Morgens habe ich es schon eine Weile gehört, eigentlich nicht gehört. Die Vögel haben nämlich aufgehört zu singen, begrüßen das Tageslicht nicht mehr mit Pfeifen, Zwitschern, Tirili. Kürzlich war ich im Bad und eine scheußliche Taube gurrte vom Dach in den Luftschacht. Hörte sich aber an, als wäre sie zu Besuch, wie letztens die krächzende Krähe mich fürchten ließ, das wäre ein herbstlicher Auftakt. Die Singvögel aber haben die piepende Balz schon lange hinter sich, ihr Nachwuchs ist bestimmt schon flügge. Wenn ich aus dem Fenster schaue, dann werden die Bäume so erbärmlich vom Sturmwind gezaust, dass man sie glatt nach drinnen holen möchte. Nein, gar nicht, um sie zu verheizen. Meine Heizung verbrennt Gas und ist längst aus einem kurzen Sommerschlaf erwacht.
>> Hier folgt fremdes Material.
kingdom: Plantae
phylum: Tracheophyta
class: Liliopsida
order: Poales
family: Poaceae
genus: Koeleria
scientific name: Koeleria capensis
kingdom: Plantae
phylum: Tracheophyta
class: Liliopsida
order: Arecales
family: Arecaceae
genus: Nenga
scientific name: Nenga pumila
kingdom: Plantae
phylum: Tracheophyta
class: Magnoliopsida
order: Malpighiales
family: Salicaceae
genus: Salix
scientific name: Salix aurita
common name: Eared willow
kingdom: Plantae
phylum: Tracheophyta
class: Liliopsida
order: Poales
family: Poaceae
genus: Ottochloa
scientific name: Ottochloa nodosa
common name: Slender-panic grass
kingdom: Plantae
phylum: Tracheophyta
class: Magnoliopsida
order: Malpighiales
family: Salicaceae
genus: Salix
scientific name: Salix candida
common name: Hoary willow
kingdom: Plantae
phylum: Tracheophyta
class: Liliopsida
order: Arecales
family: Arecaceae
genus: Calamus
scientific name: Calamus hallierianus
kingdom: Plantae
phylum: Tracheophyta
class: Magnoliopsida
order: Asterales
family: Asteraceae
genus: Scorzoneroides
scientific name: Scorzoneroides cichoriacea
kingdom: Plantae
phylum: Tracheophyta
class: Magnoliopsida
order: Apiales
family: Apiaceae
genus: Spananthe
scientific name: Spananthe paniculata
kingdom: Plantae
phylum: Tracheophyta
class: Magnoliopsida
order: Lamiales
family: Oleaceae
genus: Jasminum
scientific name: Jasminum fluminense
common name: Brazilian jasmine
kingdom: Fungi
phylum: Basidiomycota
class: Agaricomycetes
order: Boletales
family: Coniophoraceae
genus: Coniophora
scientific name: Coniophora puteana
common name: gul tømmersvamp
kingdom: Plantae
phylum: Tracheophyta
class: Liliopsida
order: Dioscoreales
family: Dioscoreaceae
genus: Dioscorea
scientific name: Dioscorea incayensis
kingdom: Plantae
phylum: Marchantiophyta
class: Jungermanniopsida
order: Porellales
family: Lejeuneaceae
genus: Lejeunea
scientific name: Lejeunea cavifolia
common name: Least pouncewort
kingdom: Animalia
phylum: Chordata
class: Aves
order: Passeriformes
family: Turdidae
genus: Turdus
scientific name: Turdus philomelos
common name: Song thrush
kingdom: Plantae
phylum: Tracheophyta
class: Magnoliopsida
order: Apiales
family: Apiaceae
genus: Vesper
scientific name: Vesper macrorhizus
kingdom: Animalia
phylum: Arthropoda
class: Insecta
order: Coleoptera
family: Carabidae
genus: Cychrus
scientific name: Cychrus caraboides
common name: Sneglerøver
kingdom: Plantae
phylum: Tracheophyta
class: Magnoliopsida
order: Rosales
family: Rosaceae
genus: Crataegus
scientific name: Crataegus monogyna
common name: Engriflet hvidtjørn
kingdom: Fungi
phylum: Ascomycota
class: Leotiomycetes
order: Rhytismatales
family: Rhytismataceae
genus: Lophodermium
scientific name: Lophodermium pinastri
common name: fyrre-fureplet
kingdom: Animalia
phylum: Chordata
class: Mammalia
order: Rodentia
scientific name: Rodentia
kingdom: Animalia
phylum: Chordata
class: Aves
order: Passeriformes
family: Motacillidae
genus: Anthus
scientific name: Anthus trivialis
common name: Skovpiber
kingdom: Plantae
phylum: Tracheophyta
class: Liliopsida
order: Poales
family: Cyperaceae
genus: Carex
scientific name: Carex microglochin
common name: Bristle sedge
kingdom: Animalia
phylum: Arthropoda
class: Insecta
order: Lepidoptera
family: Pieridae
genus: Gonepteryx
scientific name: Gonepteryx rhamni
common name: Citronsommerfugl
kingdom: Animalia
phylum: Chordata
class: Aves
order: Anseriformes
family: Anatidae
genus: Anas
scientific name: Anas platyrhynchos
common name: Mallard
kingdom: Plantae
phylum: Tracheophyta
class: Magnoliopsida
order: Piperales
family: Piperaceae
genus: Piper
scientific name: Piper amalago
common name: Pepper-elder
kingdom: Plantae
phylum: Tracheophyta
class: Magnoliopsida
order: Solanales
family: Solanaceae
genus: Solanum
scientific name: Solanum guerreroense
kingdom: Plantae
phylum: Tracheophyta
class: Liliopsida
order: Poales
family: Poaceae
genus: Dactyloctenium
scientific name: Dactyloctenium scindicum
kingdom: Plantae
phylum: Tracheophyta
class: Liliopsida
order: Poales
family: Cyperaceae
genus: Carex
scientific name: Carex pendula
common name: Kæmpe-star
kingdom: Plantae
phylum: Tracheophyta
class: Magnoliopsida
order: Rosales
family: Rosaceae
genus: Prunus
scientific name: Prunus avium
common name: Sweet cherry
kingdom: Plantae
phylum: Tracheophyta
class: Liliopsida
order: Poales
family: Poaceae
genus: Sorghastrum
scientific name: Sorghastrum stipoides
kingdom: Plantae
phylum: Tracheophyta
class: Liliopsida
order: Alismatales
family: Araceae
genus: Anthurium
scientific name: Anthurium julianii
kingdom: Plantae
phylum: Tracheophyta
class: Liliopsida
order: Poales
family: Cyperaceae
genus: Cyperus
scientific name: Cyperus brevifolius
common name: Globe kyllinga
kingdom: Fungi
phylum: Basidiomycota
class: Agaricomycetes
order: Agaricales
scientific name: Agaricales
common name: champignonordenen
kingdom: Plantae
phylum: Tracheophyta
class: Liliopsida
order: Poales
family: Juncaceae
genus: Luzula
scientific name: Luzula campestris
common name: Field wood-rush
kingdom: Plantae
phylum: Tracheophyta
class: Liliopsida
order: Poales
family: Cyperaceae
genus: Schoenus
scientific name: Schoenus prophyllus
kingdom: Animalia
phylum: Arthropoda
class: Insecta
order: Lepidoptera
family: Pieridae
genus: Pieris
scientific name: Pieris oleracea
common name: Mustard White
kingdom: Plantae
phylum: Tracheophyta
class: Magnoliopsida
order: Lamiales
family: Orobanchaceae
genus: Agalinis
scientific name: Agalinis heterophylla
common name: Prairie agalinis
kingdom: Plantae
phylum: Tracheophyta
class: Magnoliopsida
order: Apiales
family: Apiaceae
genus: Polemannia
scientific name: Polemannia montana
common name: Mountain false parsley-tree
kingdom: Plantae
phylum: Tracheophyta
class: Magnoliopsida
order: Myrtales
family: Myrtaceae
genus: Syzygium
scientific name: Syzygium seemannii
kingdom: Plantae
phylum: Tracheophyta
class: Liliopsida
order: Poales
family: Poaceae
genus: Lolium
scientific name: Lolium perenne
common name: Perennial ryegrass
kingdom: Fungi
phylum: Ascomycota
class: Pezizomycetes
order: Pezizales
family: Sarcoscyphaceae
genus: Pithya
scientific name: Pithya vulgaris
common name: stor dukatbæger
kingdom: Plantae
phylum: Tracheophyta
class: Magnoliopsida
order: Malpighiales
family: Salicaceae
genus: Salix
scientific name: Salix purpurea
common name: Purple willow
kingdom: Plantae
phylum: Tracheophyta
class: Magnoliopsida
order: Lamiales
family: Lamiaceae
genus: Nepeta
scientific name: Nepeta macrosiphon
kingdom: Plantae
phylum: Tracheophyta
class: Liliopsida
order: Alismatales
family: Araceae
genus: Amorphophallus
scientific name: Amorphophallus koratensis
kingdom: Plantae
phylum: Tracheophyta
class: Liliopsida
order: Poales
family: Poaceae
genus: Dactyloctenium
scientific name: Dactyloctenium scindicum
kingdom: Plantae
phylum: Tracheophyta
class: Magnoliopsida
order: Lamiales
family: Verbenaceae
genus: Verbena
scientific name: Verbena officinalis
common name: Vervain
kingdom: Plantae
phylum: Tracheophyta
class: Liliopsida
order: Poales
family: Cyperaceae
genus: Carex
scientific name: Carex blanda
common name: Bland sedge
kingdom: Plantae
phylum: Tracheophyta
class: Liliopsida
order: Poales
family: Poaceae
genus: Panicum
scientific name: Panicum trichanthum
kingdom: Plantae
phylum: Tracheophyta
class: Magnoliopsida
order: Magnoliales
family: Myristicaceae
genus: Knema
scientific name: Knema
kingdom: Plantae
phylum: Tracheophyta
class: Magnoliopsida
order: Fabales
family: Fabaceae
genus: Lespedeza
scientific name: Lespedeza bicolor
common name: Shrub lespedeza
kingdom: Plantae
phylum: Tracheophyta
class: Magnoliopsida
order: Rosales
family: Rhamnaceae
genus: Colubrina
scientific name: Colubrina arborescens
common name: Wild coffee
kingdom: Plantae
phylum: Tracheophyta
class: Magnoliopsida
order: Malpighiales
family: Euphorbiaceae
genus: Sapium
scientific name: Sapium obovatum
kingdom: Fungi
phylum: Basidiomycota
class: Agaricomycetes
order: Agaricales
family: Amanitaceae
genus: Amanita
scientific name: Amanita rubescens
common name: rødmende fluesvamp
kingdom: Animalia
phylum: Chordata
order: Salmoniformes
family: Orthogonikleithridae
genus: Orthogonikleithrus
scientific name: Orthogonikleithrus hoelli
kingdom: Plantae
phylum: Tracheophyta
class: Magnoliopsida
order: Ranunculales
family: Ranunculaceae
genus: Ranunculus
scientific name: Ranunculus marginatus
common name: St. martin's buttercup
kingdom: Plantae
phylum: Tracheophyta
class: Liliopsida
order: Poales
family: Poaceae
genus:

Heizen mit Holz ist sowieso nix, wie Maria Krautzberger, Präsidentin des Umwelt Bundesamtes am 19. August in Berlin sagte: «Wir empfehlen Kamine grundsätzlich nicht zum Heizen», weil der von der Weltgesundheitsorganisation vorgeschlagene Feinstaub-Grenzwert von 20 Mikrogramm pro Kubikmeter Luft am Tag selbst in ländlichen Regionen oft überschritten werde. Besonders belastet sei die Luft in so genannten Wohlstandsregionen. Demgemäß titelt das Handelsblatt nicht ohne Häme: „Dicke Luft im Speckgürtel“ und schreibt: „Den Experten zufolge stoßen die so genannten Kleinfeuerungsanlagen zusammen teilweise mehr Schadstoffe aus als der gesamte Straßenverkehr. Sie trügen damit im Herbst und Winter maßgeblich zur Überschreitung der Grenzwerte bei.“

O, wie ungerecht ist diese Welt, wenn man nicht mal im Speckgürtel sicher ist! Zuerst haben Neider das Sport Utility Vehicle (SUV) madig gemacht, weil diese schönen Autos angeblich zu viele Rußpartikel in die Umwelt blasen, wenn fürsorgliche Eltern ihre wohlgeratenen, süßen Kinder vom Anwesen im Grünen zur Kita, zur Schule, zum Ballett, Geigenunterricht oder weiter raus zum Pony fahren, und jetzt heißt es April April, mitten im August. Gerade ist der Wintervorrat für den Kamin eingekauft. Denn so wurde doch geworben: „Die Ökobilanz von Brennholz ist positiv.“ Und jetzt das! Das kommt davon, wenn auch Kreti und Pleti sich einen Kaminofen anschaffen dürfen, weil man sie verrückt macht mit der Aussicht, Heizkosten zu sparen. Dann stellen sie sich einen Kaminofen für Paarmarkfuffzig vom Baumarkt in die verkommene Bude, sparen sich natürlich den Ofensetzer, Hauptsache das Ding verbrennt ihre alten Stinkstiefel und sonstigen Dreck, denn für Holz will man natürlich das gute Geld nicht ausgeben. Und unsere Regierung sieht nur zu, wie der giftige Unterschichtsqualm an den Stadtrand und darüber hinaus geblasen wird und gibt „Empfehlungen ab“ wegen eines Wertes, den die Weltgesundheitsorganisation „vorgeschlagen“ hat. Naja, letztlich empfiehlt die Krautzberger nur, keine Kamine zu verheizen, dann wird schon alles gut.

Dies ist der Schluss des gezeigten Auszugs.